Nearly two-thirds (63 per cent) admitted to having cried in front of their boss -- a third (32 per cent) having done so on more than one occasion.
"The past two years have been tumultuous, to say the least, but have also made people realise that they can be more vulnerable and candid with each other at work," said Ashutosh Gupta, India Country Manager, LinkedIn.
However, seven in 10 (70 per cent) professionals in India believe there is a stigma around sharing feelings at work.
Due to this, over a quarter of professionals in India are still worried about wearing their hearts on their sleeves out of fear of looking weak (27 per cent), unprofessional (25 per cent), and being judged (25 per cent).
Unfairly, women are bearing the brunt more, with almost four in five (79 per cent) professionals in India agreeing that women are often judged more in comparison to men when they share their emotions at work, according to IANS.
Gen Z and millennials are leading the way in expressing themselves and feeling more comfortable than ever to open up at work. In comparison, just 20 per cent of boomers (aged 58-60) share the same comfort with expressing themselves at work, the report said.

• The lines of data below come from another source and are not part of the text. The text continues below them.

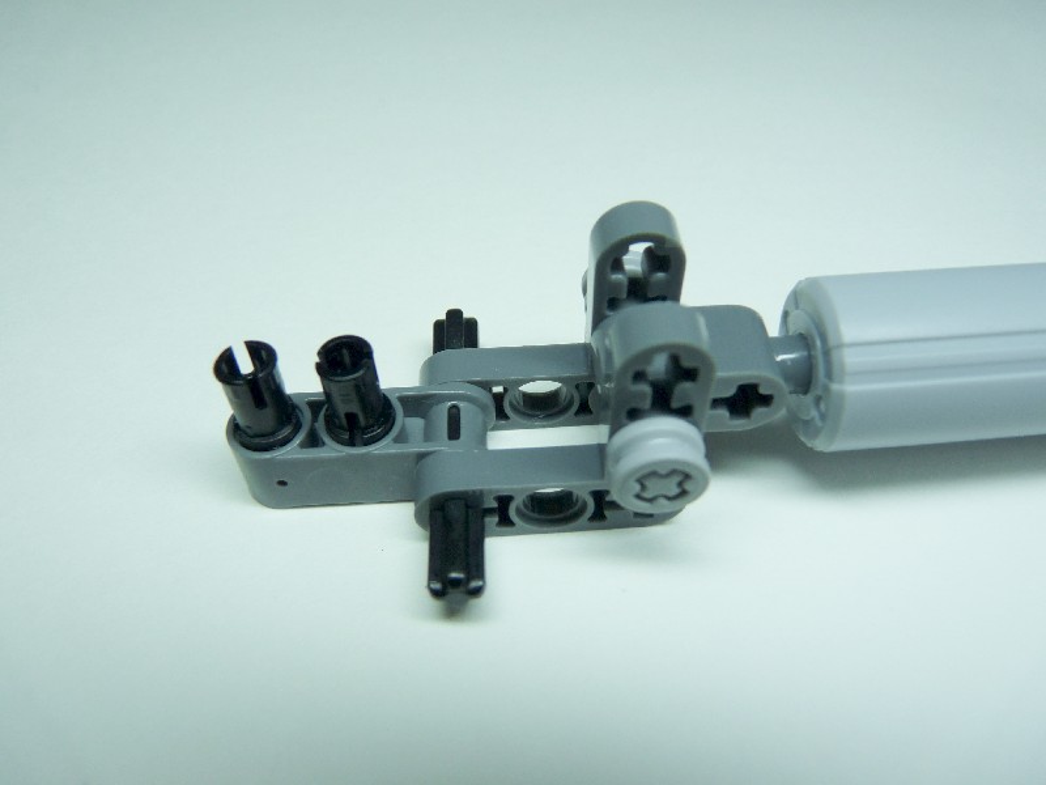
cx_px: 523
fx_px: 816
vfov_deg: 51.4
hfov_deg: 65.3
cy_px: 392
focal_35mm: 27
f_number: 2.8
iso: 100
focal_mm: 4.8
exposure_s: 1/100
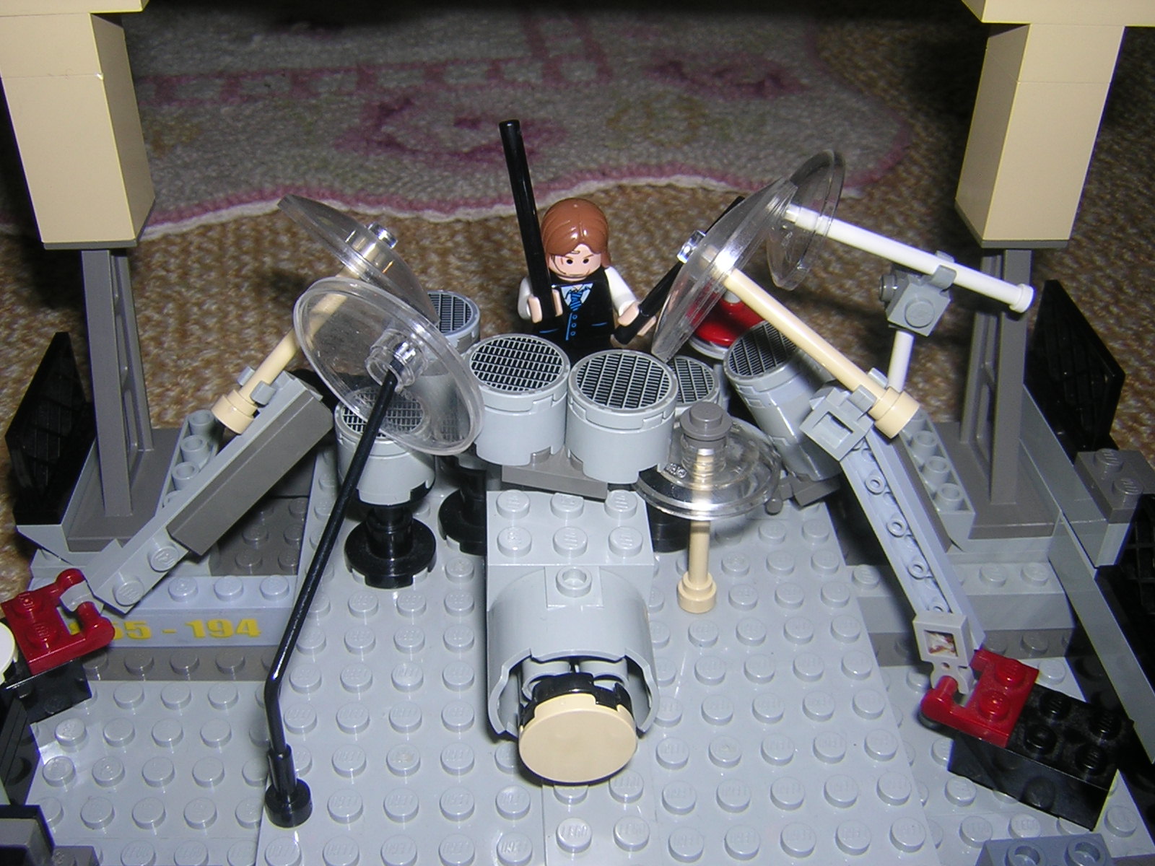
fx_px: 1201
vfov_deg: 39.7
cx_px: 578
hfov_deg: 51.4
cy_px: 433
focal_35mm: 36
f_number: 5.2
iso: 100
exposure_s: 1/60.1
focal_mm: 4.7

Over three-quarters of professionals in India agree that "cracking a joke" at work is good for office culture, but more than half (56 per cent) consider it to be 'unprofessional'. Despite these mixed feelings, nine in 10 professionals in India agree that humour is the most underused and undervalued emotion at work.
The report also mentioned that more than three in five professionals are keen to see more humour used in the workplace. In fact, South Indian professionals are usually the ones who make the most jokes in the country, followed by professionals in other parts of the country.